Thankfully, with the guidance of many great mentors, I discovered a different, more sensory approach to musical complexity. This approach is articulated through the concepts presented in Drawing on the Right Side of the Brain by Betty Edwards. In this classic of drawing pedagogy, Edwards expounds on how the brain schematizes complexity by substituting symbolic, simplified versions of what the eye sees in place of what is really there. This explains why novice artists tend to draw abstract, simplified versions of their subject that are far from looking realistic. Edwards presents a series of exercises that help the reader’s brain shift to “a different mode of information processing” that is more intuitive, less logical, more actual, and less symbolic.

When I first encountered polyphony, I approached it with the part of my brain that tried to simplify and abstract it, and when its complexity resisted simplification, I became frustrated. With my new sensory approach to polyphony, synthesized from the wisdom of master teachers, I stopped grasping for conceptual understanding, relaxed, and relied on my sensory feedback. I sang each voice in the fugue until I could hear it, and I found that my ability to shape each voice with nuance followed naturally. I started hearing the harp’s resonance in detail and subsequently became obsessed with muffle placement and sons isolés. I began finding joy and opportunity, rather than defeat and limitation, while seeking a greater variety of color in my sound.

I wrote “An Exploration in Line and Color” as an invitation to wade into the rich world of voicing, shaping, and color. A melody sings, not above a chordal bed, but from the middle of a multi-voice accompaniment. This piece could serve as preparation for the compound textures of Caroline Lizotte’s La Madone, the denser moments in Gabriel Faure’s Une châtelaine en sa tour, or, perhaps, the polyphony of a Bach fugue.

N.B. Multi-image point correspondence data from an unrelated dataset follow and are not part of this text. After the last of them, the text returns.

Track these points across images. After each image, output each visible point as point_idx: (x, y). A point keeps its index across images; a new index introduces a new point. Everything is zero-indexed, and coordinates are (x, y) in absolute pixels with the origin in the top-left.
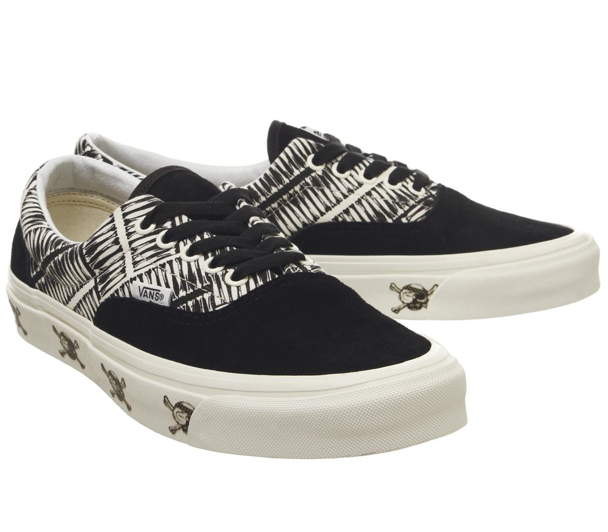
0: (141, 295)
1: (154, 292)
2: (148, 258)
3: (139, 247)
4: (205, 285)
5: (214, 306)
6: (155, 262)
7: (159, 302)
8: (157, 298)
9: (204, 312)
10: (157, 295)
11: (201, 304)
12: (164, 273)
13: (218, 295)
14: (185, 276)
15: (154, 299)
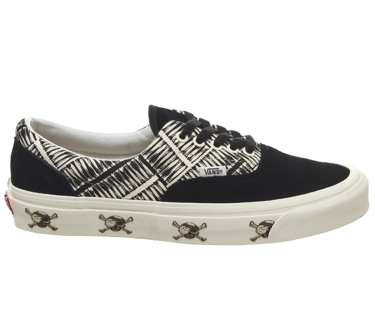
0: (206, 174)
1: (215, 170)
2: (196, 154)
3: (187, 149)
4: (239, 159)
5: (252, 169)
6: (201, 155)
7: (220, 175)
8: (218, 173)
9: (248, 173)
10: (218, 171)
11: (244, 169)
12: (211, 159)
13: (250, 162)
14: (224, 158)
15: (216, 174)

As performers, we understand that our job is to guide the listener’s attention to the music’s salient elements, using our interpretive skills to clarify the relative importance of voices and show the relationships between phrases. In this piece, the performer must make musical choices to shape a melody that would easily be buried if all the notes were played in the same way. But how do we actually make this happen?

Our technique presents an abundance of options. Most obviously, we can use dynamic contrast, achieved by directing weight through the finger to the center of the string. Subtle changes to the speed of the articulation, the exact part of the finger used, and the exact location of placement on the string also open up a sonic rainbow.

This brings us to why the word “exploration” appears in my title. In the book Make It Stick: The Science of Successful Learning (a wonderful recommendation from Lynne Aspnes), cognitive science researchers explain the “stronger learning benefits” of “active learning, where students engage in higher-order thinking tasks rather than passively receiving knowledge conferred by others.” Knowledge endures best when it results naturally from directing your interest toward solving a problem. I hope that exploring these questions of color, line, and shape will engage your aural imagination and prime your curiosity for learning.

Remember the relationship between your ear, your imagination, and your technique. As my experience with the Bach fugue demonstrates, I couldn’t play with an even p.d.l.t. color when I wasn’t truly hearing my color in the first place. When your imagination conceives of the sound it wants to hear, your ear can evaluate the result, and finally, your technique can explore adaptations to realize the sound. As the dancer La Meri said so eloquently, “The only reason for mastering technique is to make sure the body does not prevent the soul from expressing itself.”